WHAT THE EXERCISE ASKS:
Among the lines of data below, reproduce only those from the one with "Deploy with security-first" through the one with "### Environment Setup", exactly as they stand, both ends included.

INFORMATION GIVEN:
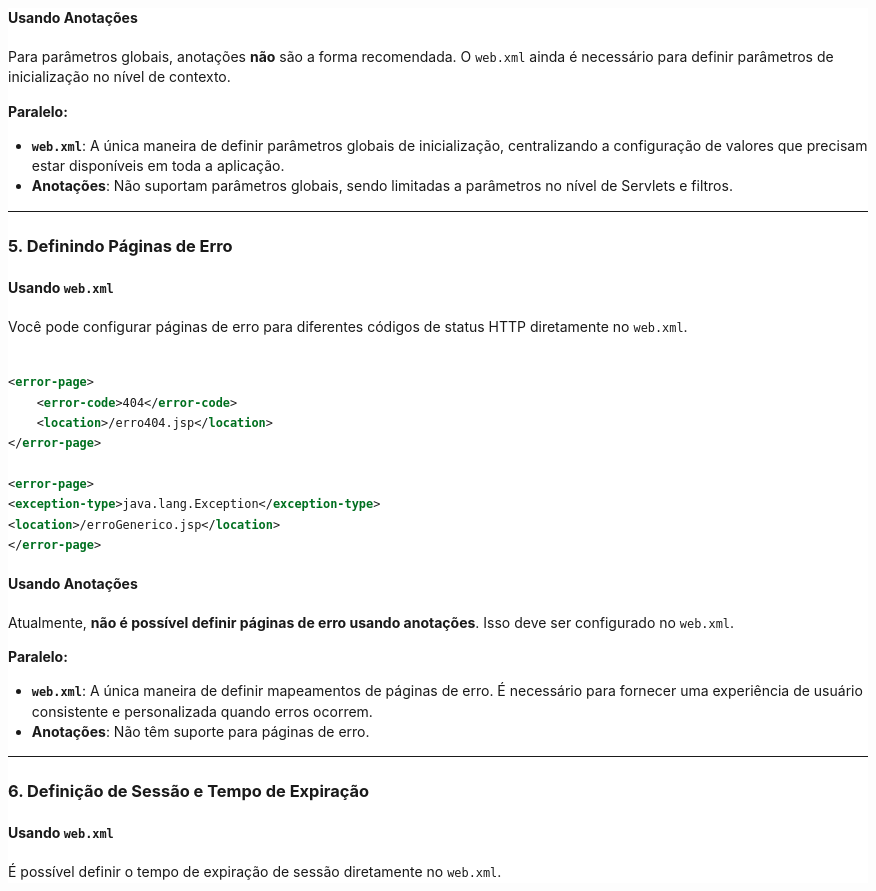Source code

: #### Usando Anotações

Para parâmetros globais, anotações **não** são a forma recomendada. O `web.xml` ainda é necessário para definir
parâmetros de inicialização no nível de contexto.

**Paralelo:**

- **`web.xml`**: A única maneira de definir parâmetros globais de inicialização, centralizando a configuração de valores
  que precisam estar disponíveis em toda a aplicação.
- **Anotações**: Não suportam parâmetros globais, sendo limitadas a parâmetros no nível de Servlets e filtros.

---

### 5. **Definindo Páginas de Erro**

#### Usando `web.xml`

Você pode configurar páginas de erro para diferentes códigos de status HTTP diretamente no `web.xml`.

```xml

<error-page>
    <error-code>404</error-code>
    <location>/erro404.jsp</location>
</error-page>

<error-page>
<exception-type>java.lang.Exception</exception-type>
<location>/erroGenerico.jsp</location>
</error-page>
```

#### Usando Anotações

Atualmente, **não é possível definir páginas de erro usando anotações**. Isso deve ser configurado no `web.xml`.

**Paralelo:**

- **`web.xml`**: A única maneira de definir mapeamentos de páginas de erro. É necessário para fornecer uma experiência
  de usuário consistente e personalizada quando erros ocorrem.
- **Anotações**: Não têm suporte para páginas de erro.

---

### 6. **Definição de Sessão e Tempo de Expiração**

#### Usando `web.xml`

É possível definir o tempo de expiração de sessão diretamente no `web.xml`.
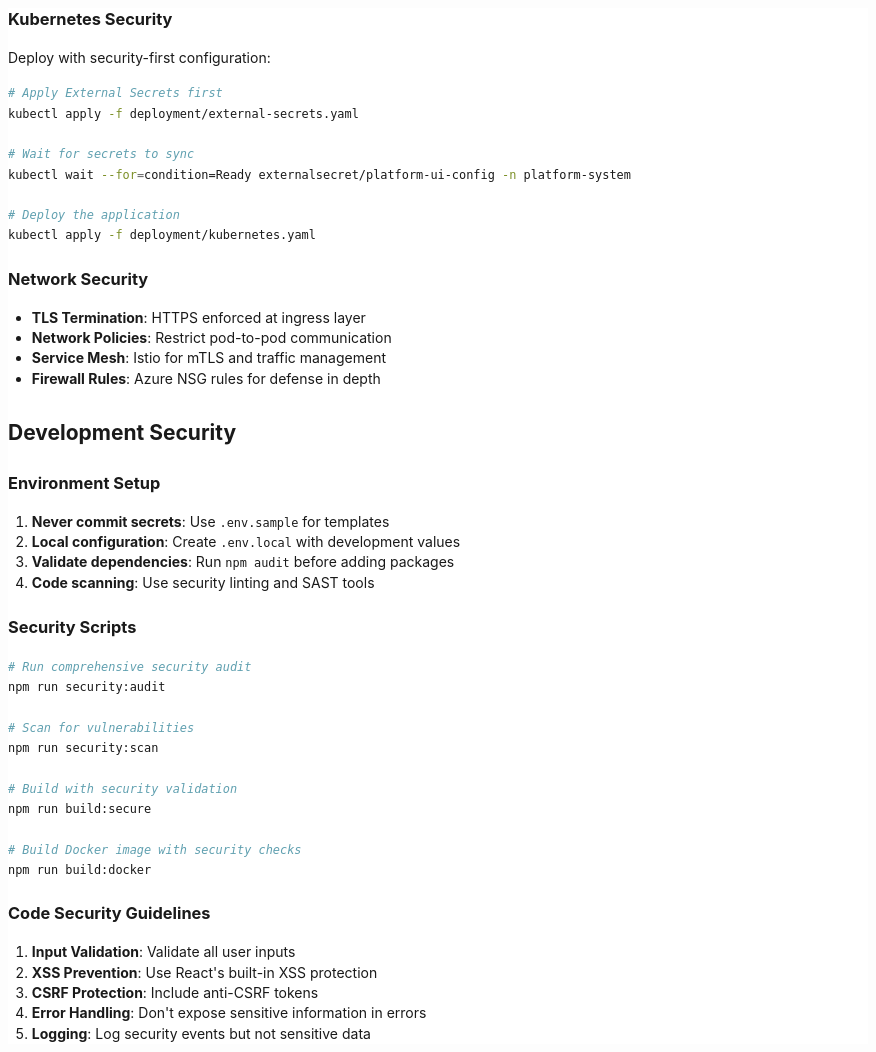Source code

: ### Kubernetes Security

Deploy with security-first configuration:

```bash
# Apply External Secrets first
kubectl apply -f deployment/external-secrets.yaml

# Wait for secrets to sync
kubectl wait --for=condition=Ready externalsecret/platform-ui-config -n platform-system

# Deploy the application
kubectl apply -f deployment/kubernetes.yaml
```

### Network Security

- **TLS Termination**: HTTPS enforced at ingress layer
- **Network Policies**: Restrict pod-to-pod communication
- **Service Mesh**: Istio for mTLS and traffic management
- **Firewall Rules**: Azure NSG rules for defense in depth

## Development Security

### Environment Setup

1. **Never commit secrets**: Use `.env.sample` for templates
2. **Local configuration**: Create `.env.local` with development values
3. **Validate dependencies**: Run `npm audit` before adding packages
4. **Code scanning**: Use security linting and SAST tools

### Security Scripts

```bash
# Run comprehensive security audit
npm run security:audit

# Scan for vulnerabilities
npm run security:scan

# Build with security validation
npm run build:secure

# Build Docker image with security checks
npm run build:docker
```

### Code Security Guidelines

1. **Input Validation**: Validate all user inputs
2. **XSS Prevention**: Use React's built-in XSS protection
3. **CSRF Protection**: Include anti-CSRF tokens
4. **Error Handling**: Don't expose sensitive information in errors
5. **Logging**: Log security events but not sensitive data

YOUR RESPONSE:
Deploy with security-first configuration:

```bash
# Apply External Secrets first
kubectl apply -f deployment/external-secrets.yaml

# Wait for secrets to sync
kubectl wait --for=condition=Ready externalsecret/platform-ui-config -n platform-system

# Deploy the application
kubectl apply -f deployment/kubernetes.yaml
```

### Network Security

- **TLS Termination**: HTTPS enforced at ingress layer
- **Network Policies**: Restrict pod-to-pod communication
- **Service Mesh**: Istio for mTLS and traffic management
- **Firewall Rules**: Azure NSG rules for defense in depth

## Development Security

### Environment Setup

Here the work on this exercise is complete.